Das Zweite ist sicherlich die Erfahrung einer Gemeinschaft von Menschen, die dieses „Gar-lieb-haben-Gottes“ miteinander teilen.

Jugendliche müssen erfahren können, dass Kirche ein Ort der Freundschaft ist. Das ist die Grundlage für alles Weitere.

Frère Alois

Frère Alois hat 2018 in einem Interview gesagt:

In Taizé haben wir jedes Jahr viele zehntausend Jugendliche aus allen Teilen Europas zu Gast. Und wir erleben, wie viele Jugendliche sich heute die Frage stellen: Welchen Sinn hat mein Leben? Welche Hoffnung gibt es in dieser zerrissenen, sich rasch verändernden Welt? Und – was weit über Sexualität hinausgeht – was heißt Liebe, Angenommensein? So grundlegende Fragen treiben Jugendliche heute um, was immer auch eine spirituelle Dimension hat. Jugendliche müssen erfahren können, dass Kirche ein Ort der Freundschaft ist.

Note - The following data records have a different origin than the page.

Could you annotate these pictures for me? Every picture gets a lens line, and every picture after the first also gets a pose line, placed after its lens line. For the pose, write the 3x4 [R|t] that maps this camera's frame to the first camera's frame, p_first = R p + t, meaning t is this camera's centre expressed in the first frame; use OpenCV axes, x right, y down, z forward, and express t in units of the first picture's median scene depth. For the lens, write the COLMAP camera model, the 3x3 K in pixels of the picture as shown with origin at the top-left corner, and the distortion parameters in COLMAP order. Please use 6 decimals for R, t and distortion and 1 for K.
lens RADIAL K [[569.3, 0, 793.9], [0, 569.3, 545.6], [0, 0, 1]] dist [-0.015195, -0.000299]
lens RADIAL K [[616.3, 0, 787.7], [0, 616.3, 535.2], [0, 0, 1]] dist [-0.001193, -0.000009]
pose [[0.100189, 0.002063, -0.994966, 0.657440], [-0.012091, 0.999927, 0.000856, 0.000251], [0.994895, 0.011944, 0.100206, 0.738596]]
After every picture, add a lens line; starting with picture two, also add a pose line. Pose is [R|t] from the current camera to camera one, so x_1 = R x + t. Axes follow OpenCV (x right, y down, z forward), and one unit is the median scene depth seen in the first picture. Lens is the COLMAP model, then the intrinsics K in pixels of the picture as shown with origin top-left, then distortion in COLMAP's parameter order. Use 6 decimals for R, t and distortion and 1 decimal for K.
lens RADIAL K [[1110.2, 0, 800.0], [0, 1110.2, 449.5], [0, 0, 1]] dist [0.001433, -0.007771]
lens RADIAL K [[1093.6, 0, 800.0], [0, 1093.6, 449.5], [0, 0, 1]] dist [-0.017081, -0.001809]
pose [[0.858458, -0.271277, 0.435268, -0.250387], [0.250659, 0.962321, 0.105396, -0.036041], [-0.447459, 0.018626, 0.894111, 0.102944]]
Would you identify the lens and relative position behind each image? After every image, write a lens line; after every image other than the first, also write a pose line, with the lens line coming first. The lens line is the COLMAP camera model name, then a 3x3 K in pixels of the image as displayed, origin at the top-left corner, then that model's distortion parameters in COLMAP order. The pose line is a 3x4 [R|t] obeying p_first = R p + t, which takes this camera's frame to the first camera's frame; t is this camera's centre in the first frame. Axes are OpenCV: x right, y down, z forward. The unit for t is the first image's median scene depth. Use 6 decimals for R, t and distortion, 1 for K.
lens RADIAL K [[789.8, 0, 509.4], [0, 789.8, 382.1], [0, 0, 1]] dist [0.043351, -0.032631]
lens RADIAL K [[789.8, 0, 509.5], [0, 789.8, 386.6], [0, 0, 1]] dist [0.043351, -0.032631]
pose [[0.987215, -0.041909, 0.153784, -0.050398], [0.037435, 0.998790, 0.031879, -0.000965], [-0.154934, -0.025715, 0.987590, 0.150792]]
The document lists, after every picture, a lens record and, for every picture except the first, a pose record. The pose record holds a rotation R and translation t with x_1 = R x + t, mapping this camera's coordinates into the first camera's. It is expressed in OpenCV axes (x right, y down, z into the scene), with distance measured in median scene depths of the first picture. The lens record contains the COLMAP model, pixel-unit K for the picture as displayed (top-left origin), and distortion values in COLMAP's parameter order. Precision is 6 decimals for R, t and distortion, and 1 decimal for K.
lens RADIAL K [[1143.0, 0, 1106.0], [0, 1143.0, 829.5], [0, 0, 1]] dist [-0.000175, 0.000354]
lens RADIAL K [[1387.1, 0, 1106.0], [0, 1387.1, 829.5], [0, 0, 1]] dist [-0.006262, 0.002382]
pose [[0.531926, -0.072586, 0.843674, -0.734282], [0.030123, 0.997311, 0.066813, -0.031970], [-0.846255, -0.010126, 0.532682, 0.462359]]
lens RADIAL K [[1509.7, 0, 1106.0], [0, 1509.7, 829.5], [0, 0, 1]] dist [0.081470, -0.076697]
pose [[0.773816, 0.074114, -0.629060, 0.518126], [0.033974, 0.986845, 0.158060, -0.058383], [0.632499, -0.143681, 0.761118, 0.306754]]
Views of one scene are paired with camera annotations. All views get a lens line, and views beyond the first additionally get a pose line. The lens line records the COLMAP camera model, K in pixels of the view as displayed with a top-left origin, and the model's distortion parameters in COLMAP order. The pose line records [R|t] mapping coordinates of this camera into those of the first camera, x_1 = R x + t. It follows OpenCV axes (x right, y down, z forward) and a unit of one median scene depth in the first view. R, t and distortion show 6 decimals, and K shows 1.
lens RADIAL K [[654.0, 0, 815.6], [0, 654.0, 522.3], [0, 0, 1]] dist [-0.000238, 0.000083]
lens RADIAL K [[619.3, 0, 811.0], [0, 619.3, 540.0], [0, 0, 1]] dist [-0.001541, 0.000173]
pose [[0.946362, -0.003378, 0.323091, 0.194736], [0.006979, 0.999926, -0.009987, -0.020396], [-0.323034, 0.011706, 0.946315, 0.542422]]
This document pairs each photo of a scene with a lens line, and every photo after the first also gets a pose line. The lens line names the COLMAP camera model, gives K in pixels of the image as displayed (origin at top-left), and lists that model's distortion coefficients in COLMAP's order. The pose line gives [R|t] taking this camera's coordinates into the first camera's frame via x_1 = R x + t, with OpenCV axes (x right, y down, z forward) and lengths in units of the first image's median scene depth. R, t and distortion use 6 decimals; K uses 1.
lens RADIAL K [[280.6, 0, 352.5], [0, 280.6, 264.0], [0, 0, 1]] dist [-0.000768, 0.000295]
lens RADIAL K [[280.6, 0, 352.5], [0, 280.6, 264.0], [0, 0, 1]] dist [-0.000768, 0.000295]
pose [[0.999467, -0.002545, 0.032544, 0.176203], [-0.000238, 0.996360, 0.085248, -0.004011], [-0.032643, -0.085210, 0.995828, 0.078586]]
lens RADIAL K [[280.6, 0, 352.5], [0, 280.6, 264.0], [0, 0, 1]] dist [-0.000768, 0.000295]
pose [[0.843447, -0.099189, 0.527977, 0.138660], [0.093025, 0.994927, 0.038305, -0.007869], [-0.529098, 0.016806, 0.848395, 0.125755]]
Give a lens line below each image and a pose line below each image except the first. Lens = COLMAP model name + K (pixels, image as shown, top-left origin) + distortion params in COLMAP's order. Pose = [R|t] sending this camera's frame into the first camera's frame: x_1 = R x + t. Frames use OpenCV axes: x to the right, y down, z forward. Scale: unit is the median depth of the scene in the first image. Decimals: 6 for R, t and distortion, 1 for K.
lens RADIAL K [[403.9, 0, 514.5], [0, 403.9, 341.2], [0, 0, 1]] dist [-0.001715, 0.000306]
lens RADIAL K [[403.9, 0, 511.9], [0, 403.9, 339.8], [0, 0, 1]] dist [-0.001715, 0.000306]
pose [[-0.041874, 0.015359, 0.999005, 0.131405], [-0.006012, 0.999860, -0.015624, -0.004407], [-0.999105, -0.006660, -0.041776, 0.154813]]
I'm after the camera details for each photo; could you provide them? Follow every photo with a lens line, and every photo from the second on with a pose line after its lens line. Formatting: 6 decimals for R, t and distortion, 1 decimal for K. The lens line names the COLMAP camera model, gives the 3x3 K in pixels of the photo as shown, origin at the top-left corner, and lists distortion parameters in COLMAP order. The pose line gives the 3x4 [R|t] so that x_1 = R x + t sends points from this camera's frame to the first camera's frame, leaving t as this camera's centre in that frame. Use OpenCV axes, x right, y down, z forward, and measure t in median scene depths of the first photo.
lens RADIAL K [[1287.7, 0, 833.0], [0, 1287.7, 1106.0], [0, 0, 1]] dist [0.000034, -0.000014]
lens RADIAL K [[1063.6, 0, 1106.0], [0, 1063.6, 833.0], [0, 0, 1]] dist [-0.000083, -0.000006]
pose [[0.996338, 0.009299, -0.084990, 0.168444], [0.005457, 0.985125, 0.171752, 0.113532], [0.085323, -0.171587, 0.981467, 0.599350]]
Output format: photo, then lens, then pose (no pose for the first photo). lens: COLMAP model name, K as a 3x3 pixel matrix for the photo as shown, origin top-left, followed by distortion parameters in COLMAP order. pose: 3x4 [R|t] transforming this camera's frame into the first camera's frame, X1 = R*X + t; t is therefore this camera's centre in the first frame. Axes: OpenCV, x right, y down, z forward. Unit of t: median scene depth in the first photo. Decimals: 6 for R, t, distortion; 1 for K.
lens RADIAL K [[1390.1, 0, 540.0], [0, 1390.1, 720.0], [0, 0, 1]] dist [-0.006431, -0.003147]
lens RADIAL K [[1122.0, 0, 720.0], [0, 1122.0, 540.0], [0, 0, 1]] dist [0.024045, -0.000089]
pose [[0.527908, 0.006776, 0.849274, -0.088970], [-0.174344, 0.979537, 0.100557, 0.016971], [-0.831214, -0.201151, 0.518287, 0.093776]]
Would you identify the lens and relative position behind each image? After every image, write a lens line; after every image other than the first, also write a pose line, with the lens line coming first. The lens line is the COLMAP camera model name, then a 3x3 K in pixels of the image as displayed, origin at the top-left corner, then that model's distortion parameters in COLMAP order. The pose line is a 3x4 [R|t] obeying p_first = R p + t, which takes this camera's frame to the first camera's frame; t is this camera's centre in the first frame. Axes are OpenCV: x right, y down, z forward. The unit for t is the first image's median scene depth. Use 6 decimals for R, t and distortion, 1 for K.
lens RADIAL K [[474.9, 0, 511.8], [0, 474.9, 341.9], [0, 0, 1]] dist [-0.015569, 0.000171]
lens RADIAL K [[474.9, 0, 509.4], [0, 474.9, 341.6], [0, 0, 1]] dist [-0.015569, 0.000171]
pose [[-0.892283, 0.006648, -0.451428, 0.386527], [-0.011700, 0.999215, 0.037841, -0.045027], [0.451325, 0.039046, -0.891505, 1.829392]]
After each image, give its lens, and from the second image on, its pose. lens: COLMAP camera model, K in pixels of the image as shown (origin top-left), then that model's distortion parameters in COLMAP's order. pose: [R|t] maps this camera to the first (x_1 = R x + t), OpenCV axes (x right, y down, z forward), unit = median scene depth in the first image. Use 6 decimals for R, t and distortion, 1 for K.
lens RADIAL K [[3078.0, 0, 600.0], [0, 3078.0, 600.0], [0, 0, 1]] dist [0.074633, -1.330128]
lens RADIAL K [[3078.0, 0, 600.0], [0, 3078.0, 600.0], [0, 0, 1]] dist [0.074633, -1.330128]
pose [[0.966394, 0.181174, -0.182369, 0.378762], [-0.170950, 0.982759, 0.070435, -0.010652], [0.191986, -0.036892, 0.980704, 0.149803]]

Das ist die Grundlage für alles Weitere.

Wir brauchen keine Eventkirche, kein Klettern in der Apsis oder eine als anbiedernd empfundene Liedauswahl.

Jugendliche im Religionsunterricht

Ohne die Erfahrung von Kirche als einem Ort der Freundschaft verdunstet Glaube. Deshalb müssen wir jungen Menschen meines Erachtens abgesehen von unserem Bekenntnis, Gott liebevoll zu vertrauen, ermöglichen, Glauben und Leben miteinander zu teilen. Schaffen wir Orte authentischer Begegnung, denn das ist es, was Jugendliche mir seit vielen Jahren im Religionsunterricht sagen: Wir brauchen keine Eventkirche, kein Klettern in der Apsis oder eine als anbiedernd empfundene Liedauswahl. Seid echt, heißt uns willkommen, hört uns zu und bietet uns einen Ort der Freundschaft an.